- **What is being asked**:
Reproduce the entries below word for word, from their start through the line containing "制作单位：新华网股份有限公司 版权所有：新华网股份有限公司", including that line. Leave the pictures out of your answer.

((

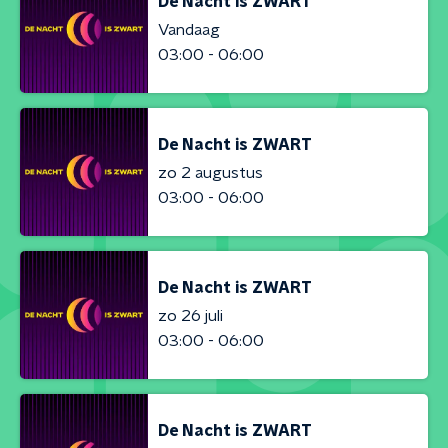
De Nacht is ZWART
Vandaag
03:00 - 06:00
De Nacht is ZWART
zo 2 augustus
03:00 - 06:00
De Nacht is ZWART
zo 26 juli
03:00 - 06:00
De Nacht is ZWART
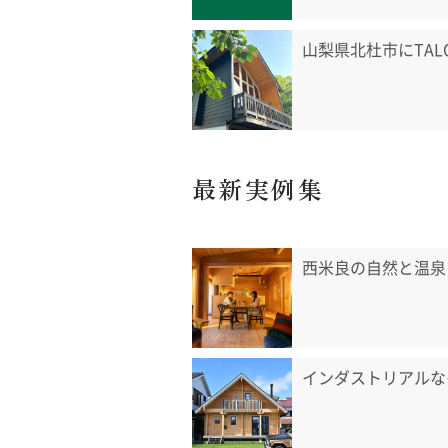
山梨県北杜市にTA
最新実例集
西米良の自然と温泉
インダストリアルな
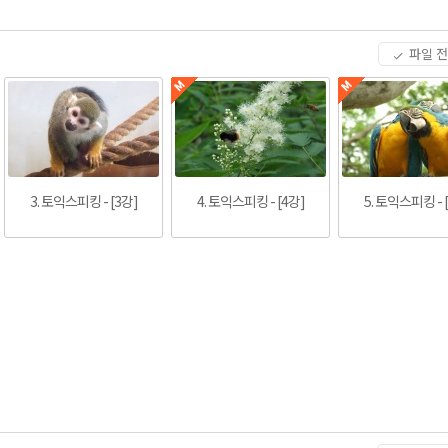
파일 
3. 토익스피킹 - [3강]
4. 토익스피킹 - [4강]
5. 토익스피킹 - 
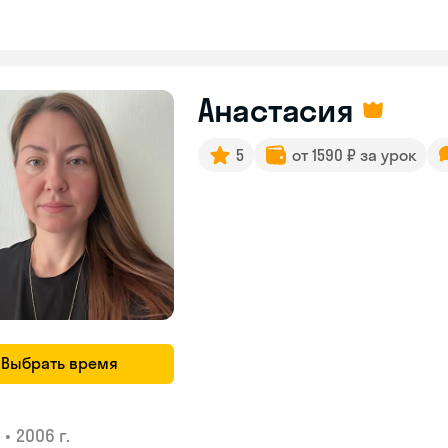
Анастасия
5
от 1590 ₽ за урок
Выбрать время
•
2006 г.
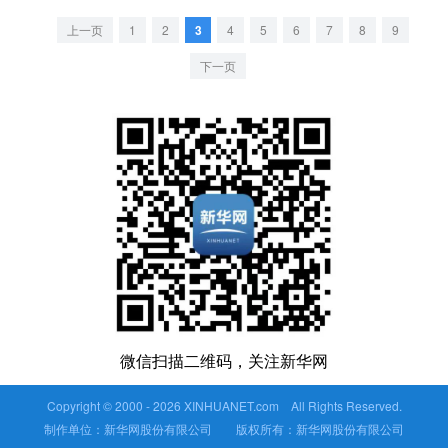
上一页
1
2
3
4
5
6
7
8
9
下一页
微信扫描二维码，关注新华网
Copyright © 2000 -
2026 XINHUANET.com All Rights Reserved.
制作单位：新华网股份有限公司 版权所有：新华网股份有限公司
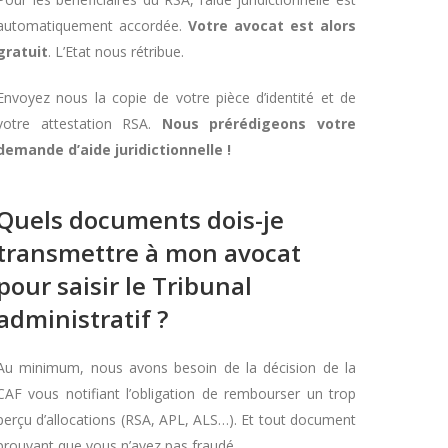
automatiquement accordée.
Votre avocat est alors
gratuit
. L’Etat nous rétribue.
Envoyez nous la copie de votre pièce d’identité et de
votre attestation RSA.
Nous prérédigeons votre
demande d’aide juridictionnelle !
Quels documents dois-je
transmettre à mon avocat
pour saisir le Tribunal
administratif ?
Au minimum, nous avons besoin de la décision de la
CAF vous notifiant l’obligation de rembourser un trop
perçu d’allocations (RSA, APL, ALS…). Et tout document
prouvant que vous n’avez pas fraudé.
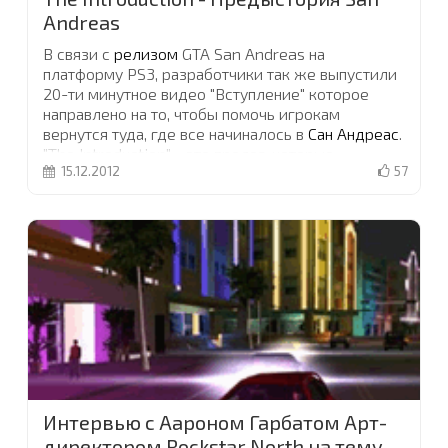
Andreas
В связи с
релизом
GTA San Andreas на
платформу PS3, разработчики так же выпустили
20-ти минутное видео "Вступление" которое
направлено на то, чтобы помочь игрокам
вернутся туда, где все начиналось в
Сан Андреас
.
"The Introduction" - это пролог, которые
15.12.2012
57
подчеркивает все события происходящие перед
сюжетом игры. Это точка зрения разных героев,
как важных, так и второстепенных, на то, что
творится на улицах Лос Сантоса, что переживали
люди живущие в нем и, собственно, как Карл
Джонсон попал домой
...
Интервью с Аароном Гарбатом Арт-
директором Rockstar North на тему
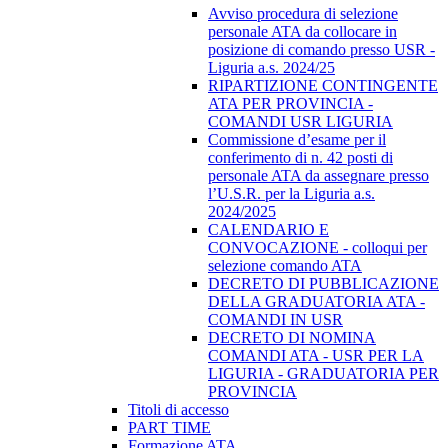
Avviso procedura di selezione
personale ATA da collocare in
posizione di comando presso USR -
Liguria a.s. 2024/25
RIPARTIZIONE CONTINGENTE
ATA PER PROVINCIA -
COMANDI USR LIGURIA
Commissione d’esame per il
conferimento di n. 42 posti di
personale ATA da assegnare presso
l’U.S.R. per la Liguria a.s.
2024/2025
CALENDARIO E
CONVOCAZIONE - colloqui per
selezione comando ATA
DECRETO DI PUBBLICAZIONE
DELLA GRADUATORIA ATA -
COMANDI IN USR
DECRETO DI NOMINA
COMANDI ATA - USR PER LA
LIGURIA - GRADUATORIA PER
PROVINCIA
Titoli di accesso
PART TIME
Formazione ATA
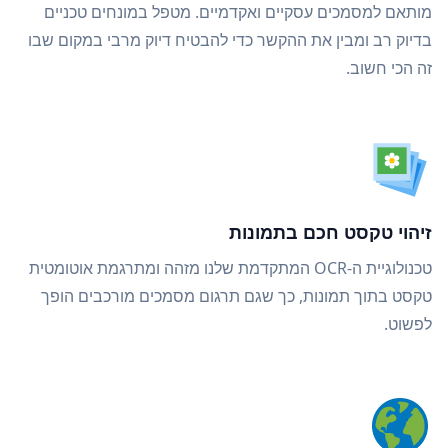
מותאם למסמכים עסקיים ואקדמיים. מטפל במונחים טכניים
בדיוק רב ומבין את ההקשר כדי להבטיח דיוק מרבי במקום שבו
זה הכי חשוב.
זיהוי טקסט חכם בתמונות
טכנולוגיית ה-OCR המתקדמת שלנו מזהה ומתרגמת אוטומטית
טקסט בתוך תמונות, כך שגם תרגום מסמכים מורכבים הופך
לפשוט.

))

- **Completed exercise**:
De Nacht is ZWART
Vandaag
03:00 - 06:00
De Nacht is ZWART
zo 2 augustus
03:00 - 06:00
De Nacht is ZWART
zo 26 juli
03:00 - 06:00
De Nacht is ZWART
山梨県北杜市にTA
最新実例集
西米良の自然と温泉
インダストリアルな
파일 
3. 토익스피킹 - [3강]
4. 토익스피킹 - [4강]
5. 토익스피킹 - 
Анастасия
5
от 1590 ₽ за урок
Выбрать время
•
2006 г.
上一页
1
2
3
4
5
6
7
8
9
下一页
微信扫描二维码，关注新华网
Copyright © 2000 -
2026 XINHUANET.com All Rights Reserved.
制作单位：新华网股份有限公司 版权所有：新华网股份有限公司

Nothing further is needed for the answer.